Giovanna voleva insegnare matematica. Ha fatto Economia Politica ed è finita in un’agenzia di marketing digitale, dove tutto “è misurabile”, come nella matematica. Un giorno era a Belgrado in viaggio e conosce un artista in un bar, che la porta a casa sua e le mostra le sue opere. Allora le viene l’idea di creare una specie di Airbnb, solo che le case che ti aprono le porte sono quelle di artisti che hanno una galleria d’arte in casa. Anche questa idea è la conseguenza non casuale di tutte le buche prese per strada, dal fascino per la matematica (tradotta ora nell’algoritmo di una piattaforma digitale) a quello per il viaggio. Ha appena letto La porta, di Magda Szabò e Trilogia della città di K. di Ágota Kristóf.

Alessandra ha più di quarant’anni ed è la coordinatrice del sistema bibliotecario di una provincia del nord. Ha studiato lingue straniere e già da piccola sapeva che voleva fare la bibliotecaria. Nella biblioteca del padre c’erano libri che le erano vietati, lei li prendeva e, pur rispettando la regola di non leggerli, si imparava a memoria l’indice e i titoli della collana. Ha un’idea di biblioteca che non ha più niente a che fare con il magazzino dei libri: uno spazio aperto, luogo di relazioni e di eventi comunitari. Dice che non ha niente di innovativo, semplicemente si è messa ad ascoltare cosa volevano le persone per le biblioteche. Sta leggendo il Dizionario Universale del Pane.

Qualcuno ha desideri più borghesi e semplicemente vorrebbe far funzionare la sua start up e godersi un po’ la vita. Qualcun altro ha sogni più politici e comunitari. Tutti, ma proprio tutti, lavorano anche il fine settimana, quasi sempre. E tutti sognano, un giorno, di rallentare. Hanno paura di fallire e di investire tutta questa energia in qualcosa che, come un figlio, non ti ripagherà mai di tutto l’amore che ci hai messo.

Ad ergersi sopra le loro traiettorie di vita come un dio oscuro e beffardo, ci sembra quasi di scorgere una rete di sentieri ordinata e in buono stato. Sembra di vederli muoversi, nelle varie età che hanno attraversato, da un punto all’altro, in una direzione che in superficie sembrava caotica ma che ora dall’alto ha preso forma ed è stata modellata dal tempo: tutte le loro precedenti incarnazioni li hanno portati qui dove sono ora.
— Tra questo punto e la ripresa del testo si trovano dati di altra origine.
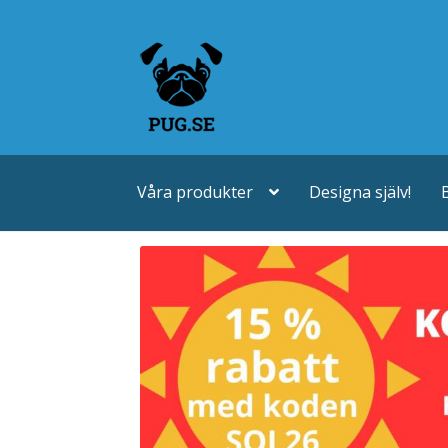
Hoppa
Hoppa
till
till
navigering
innehåll
Våra produkter
Designa själv!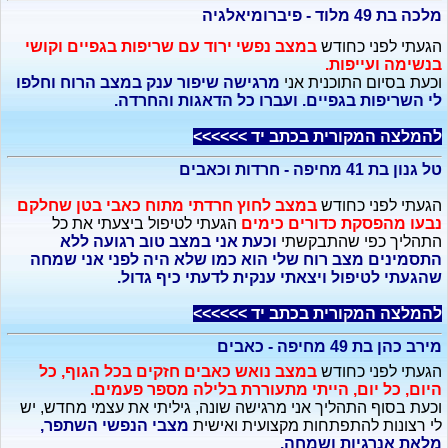
מלכה בת 49 מלוד - פיברומיאלגיה
הגעתי לפני כחודש
במצב נפשי ירוד עם שריפות בגפיים וקושי
בנשימה ועייפות.
וכעת בסיום התוכנית אני
מרגישה שיפור ענק במצב הרוח וחלפו
לי השריפות בגפיים. ועברו כל הדאגות והחרדה.
להמלצה המקורית בכתב יד >>>>>>
טל גנון בת 41 מחיפה - חרדות וכאבים
הגעתי לפני כחודש
במצב לחוץ חרדתי מתוח כאבי בטן שחלקם
נבעו מהפסקת כדורים כימים
הגעתי לטיפול ביצעתי את כל
התהליך כפי שהתבקשתי
וכעת אני במצב טוב רגועה ללא
התסמינים מצב רוח שלי הוא כמו שלא היה לפני אני שמחה
שהגעתי לטיפול ויצאתי ענקית לדעתי כיף גדול.
להמלצה המקורית בכתב יד >>>>>>
מירב כהן בת 49 מחיפה - כאבים
הגעתי לפני כחודש
במצב נואש כאבים חזקים בכל הגוף, כל
היום, כל יום, הייתי מתעוררת בלילה מספר פעמים.
וכעת בסוף התהליך אני מרגישה שונה, גיליתי את עצמי מחדש, יש
לי רצונות להתפתחות מקצועית ואישית
מצבי הנפשי השתפר,
מלאת אנרגיות ושמחה.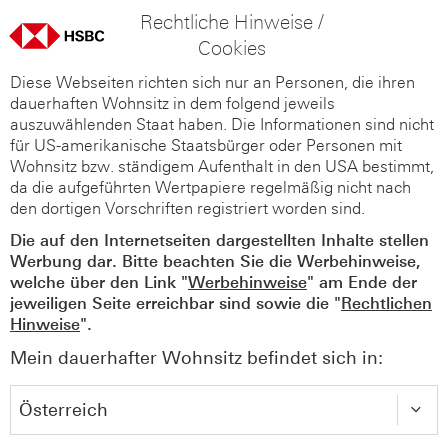
Rechtliche Hinweise /
Cookies
Diese Webseiten richten sich nur an Personen, die ihren
dauerhaften Wohnsitz in dem folgend jeweils
auszuwählenden Staat haben. Die Informationen sind nicht
für US-amerikanische Staatsbürger oder Personen mit
Wohnsitz bzw. ständigem Aufenthalt in den USA bestimmt,
da die aufgeführten Wertpapiere regelmäßig nicht nach
den dortigen Vorschriften registriert worden sind.
Die auf den Internetseiten dargestellten Inhalte stellen
Werbung dar. Bitte beachten Sie die Werbehinweise,
welche über den Link "
Werbehinweise
" am Ende der
jeweiligen Seite erreichbar sind sowie die "
Rechtlichen
Hinweise
".
Mein dauerhafter Wohnsitz befindet sich in: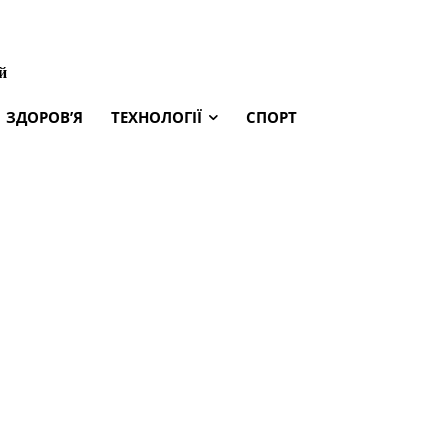
й
ЗДОРОВ’Я
ТЕХНОЛОГІЇ
СПОРТ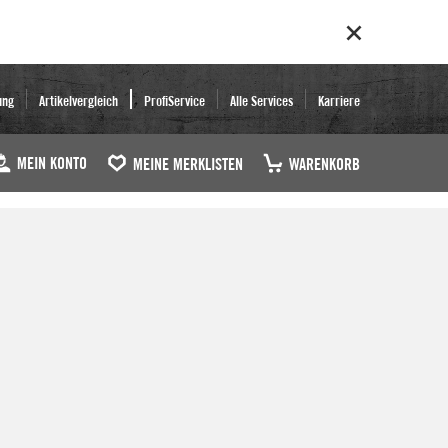
ung
Artikelvergleich
ProfiService
Alle Services
Karriere
MEIN KONTO
MEINE MERKLISTEN
WARENKORB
Qualcuno fallirà e cambierà ancora, qualcuno fallirà e ci riproverà, qualcun altro invece rimarrà in piedi. Qualcun altro imparerà che forse applicare la logica di impresa al suo progetto sociale non è una buona strategia. Per qualcun altro invece funzionerà. In questo momento sono tutti in mezzo al guado, come sempre.
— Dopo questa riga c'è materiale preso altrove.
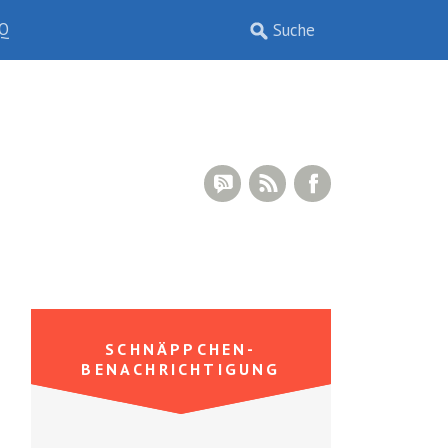
Q
RSS Comments
RSS Feed
Facebook
SCHNÄPPCHEN-
BENACHRICHTIGUNG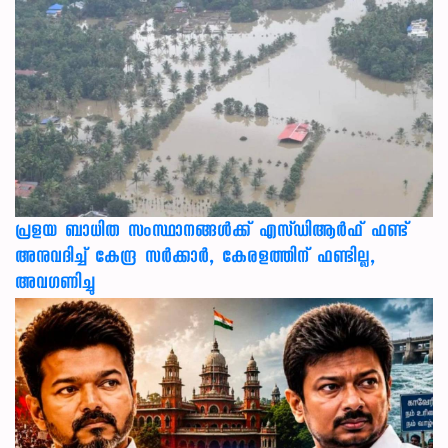
പ്രളയ ബാധിത സംസ്ഥാനങ്ങൾക്ക് എസ്ഡിആർഫ് ഫണ്ട്
അനുവദിച്ച് കേന്ദ്ര സര്‍ക്കാര്‍, കേരളത്തിന് ഫണ്ടില്ല,
അവഗണിച്ചു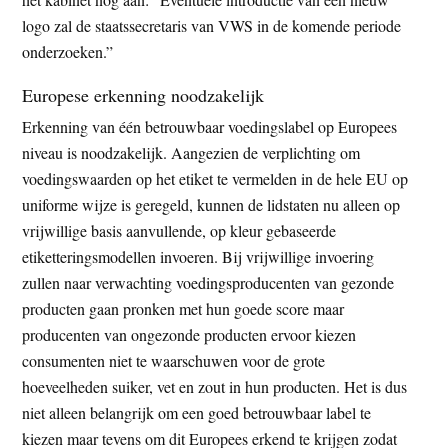
logo zal de staatssecretaris van VWS in de komende periode
onderzoeken.”
Europese erkenning noodzakelijk
Erkenning van één betrouwbaar voedingslabel op Europees
niveau is noodzakelijk. Aangezien de verplichting om
voedingswaarden op het etiket te vermelden in de hele EU op
uniforme wijze is geregeld, kunnen de lidstaten nu alleen op
vrijwillige basis aanvullende, op kleur gebaseerde
etiketteringsmodellen invoeren. Bij vrijwillige invoering
zullen naar verwachting voedingsproducenten van gezonde
producten gaan pronken met hun goede score maar
producenten van ongezonde producten ervoor kiezen
consumenten niet te waarschuwen voor de grote
hoeveelheden suiker, vet en zout in hun producten. Het is dus
niet alleen belangrijk om een goed betrouwbaar label te
kiezen maar tevens om dit Europees erkend te krijgen zodat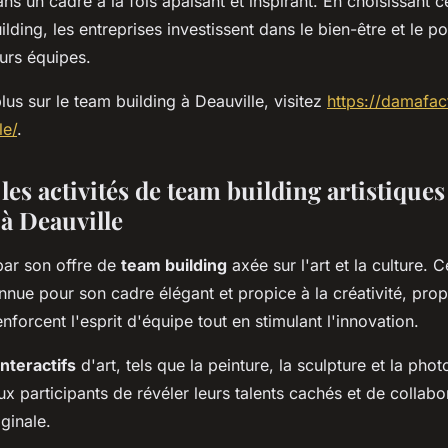
ns un cadre à la fois apaisant et inspirant. En choisissant c
lding, les entreprises investissent dans le bien-être et le po
urs équipes.
lus sur le team building à Deauville, visitez
https://damafac
le/
.
es activités de team building artistiques
 à Deauville
 par son offre de
team building
axée sur l'art et la culture. Ce
nue pour son cadre élégant et propice à la créativité, p
enforcent l'esprit d'équipe tout en stimulant l'innovation.
interactifs
d'art, tels que la peinture, la sculpture et la pho
x participants de révéler leurs talents cachés et de collab
iginale.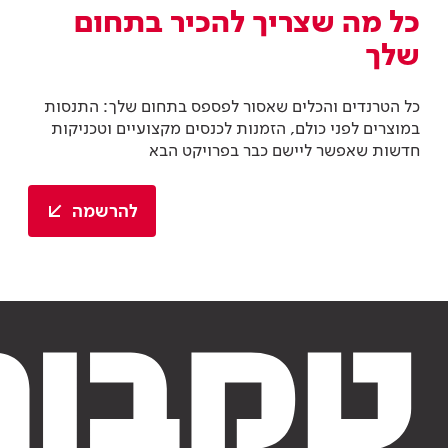
להרשמה
צבע וציפויים
צבע וציפויים
מניפת הגוונים
מוצרי צבע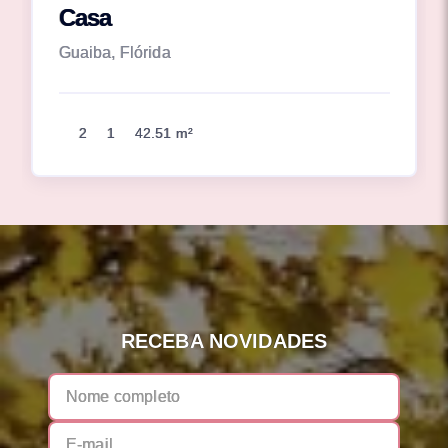
Casa
Guaiba, Flórida
2
1
42.51 m²
RECEBA NOVIDADES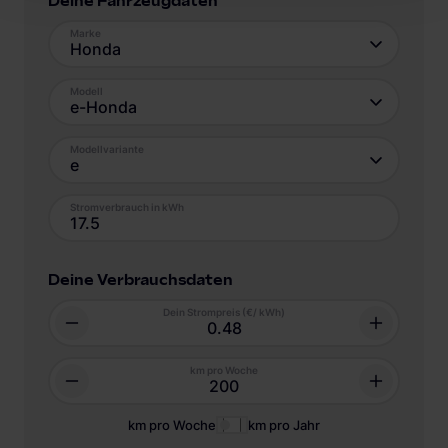
Deine Fahrzeugdaten
Marke
Honda
Modell
e-Honda
Modellvariante
e
Stromverbrauch in kWh
Deine Verbrauchsdaten
Dein Strompreis (€/ kWh)
km pro Woche
km pro Woche
km pro Jahr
Sono entrato qui dentro con lo sguardo un po’ prevenuto di chi era stanco della retorica dell’innovazione e dell’ideologia californiana per cui non c’è più confine tra lavoro e tempo libero, dove il tuo lavoro è la tua passione ed occupa ormai tutto il tuo spazio di vita.
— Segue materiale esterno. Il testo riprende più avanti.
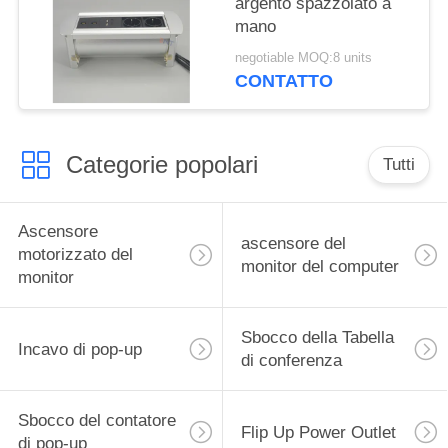
argento spazzolato a
mano
negotiable MOQ:8 units
CONTATTO
Categorie popolari
Tutti
Ascensore
ascensore del
motorizzato del
monitor del computer
monitor
Sbocco della Tabella
Incavo di pop-up
di conferenza
Sbocco del contatore
Flip Up Power Outlet
di pop-up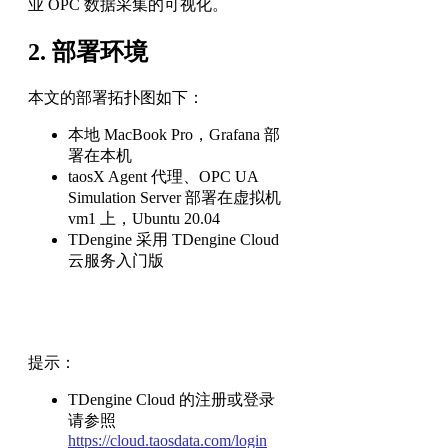
业 OPC 数据采集的可视化。
2. 部署环境
本文的部署拓扑图如下：
本地 MacBook Pro，Grafana 部
署在本机
taosX Agent 代理、OPC UA
Simulation Server 部署在虚拟机
vm1 上，Ubuntu 20.04
TDengine 采用 TDengine Cloud
云服务入门版
提示：
TDengine Cloud 的注册或登录
请参照
https://cloud.taosdata.com/login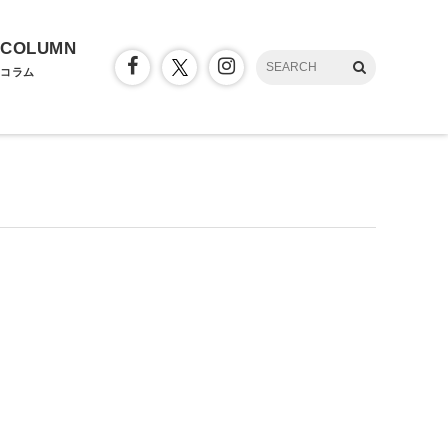
COLUMN
コラム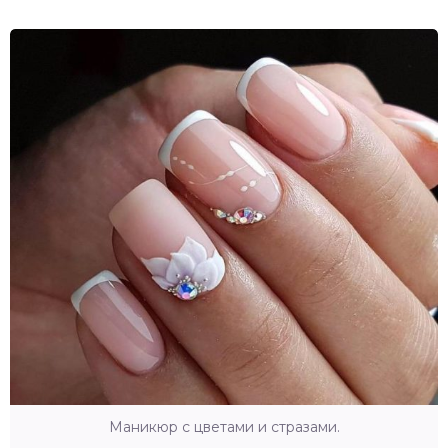
Маникюр с цветами и стразами.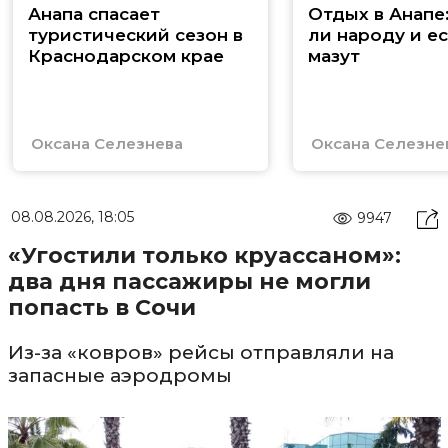
Анапа спасает
Отдых в Анапе
туристический сезон в
ли народу и ес
Краснодарском крае
мазут
Оксана Селезнева
Оксана Селезне
08.08.2026, 18:05
9947
«Угостили только круассаном»:
два дня пассажиры не могли
попасть в Сочи
Из-за «ковров» рейсы отправляли на
запасные аэродромы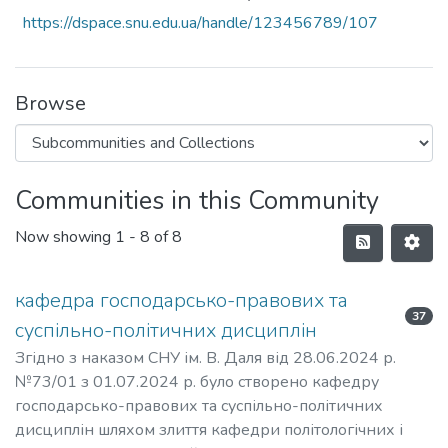
https://dspace.snu.edu.ua/handle/123456789/107
Browse
Communities in this Community
Now showing
1 - 8 of 8
кафедра господарсько-правових та
37
суспільно-політичних дисциплін
Згідно з наказом СНУ ім. В. Даля від 28.06.2024 р.
№73/01 з 01.07.2024 р. було створено кафедру
господарсько-правових та суспільно-політичних
дисциплін шляхом злиття кафедри політологічних і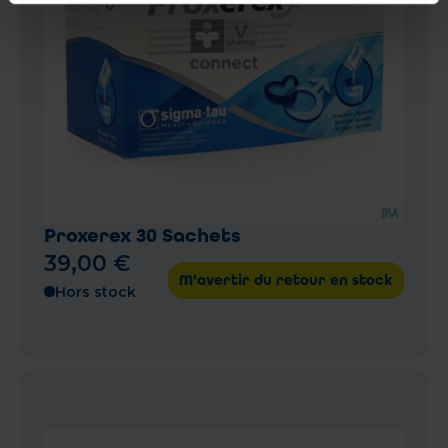
Proxerex 30 Sachets
39
,
00
€
M'avertir du retour en stock
Hors stock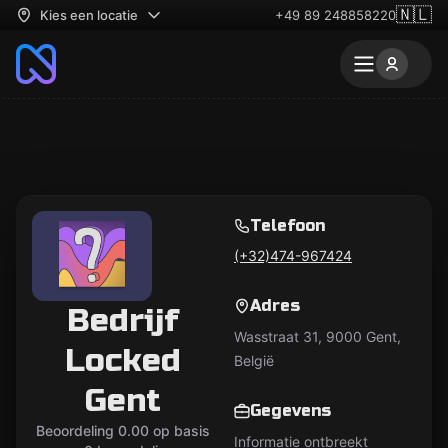
🇳🇱
Kies een locatie
+49 89 248858220
Telefoon
(+32)474-967424
Adres
Bedrijf
Wasstraat 31, 9000 Gent,
Locked
België
Gent
Gegevens
Beoordeling 0.00 op basis
Informatie ontbreekt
Ne sono uscito con lo sguardo confuso di chi non ha soluzioni e sospende il giudizio. Siamo tutti in mezzo al guado, noi che ci occupiamo di produrre oggetti, esperienze, pratiche culturali. Ognuno di noi ci è arrivato da percorsi casuali solo in apparenza. In realtà, parlando con loro, ho scoperto che niente è stato casuale, che tutti quei sentieri abbozzati appena 15 anni fa, puntavano già in questa direzione. E ora che siamo tutti finiti qui nel guado, ognuno a modo suo ha trovato una soluzione per uscirne, il più possibile etica ed economicamente sostenibile. Non è detto che funzioni ma già l’aver provato a raccontarla agli altri è il primo passo per tirarci fuori le gambe.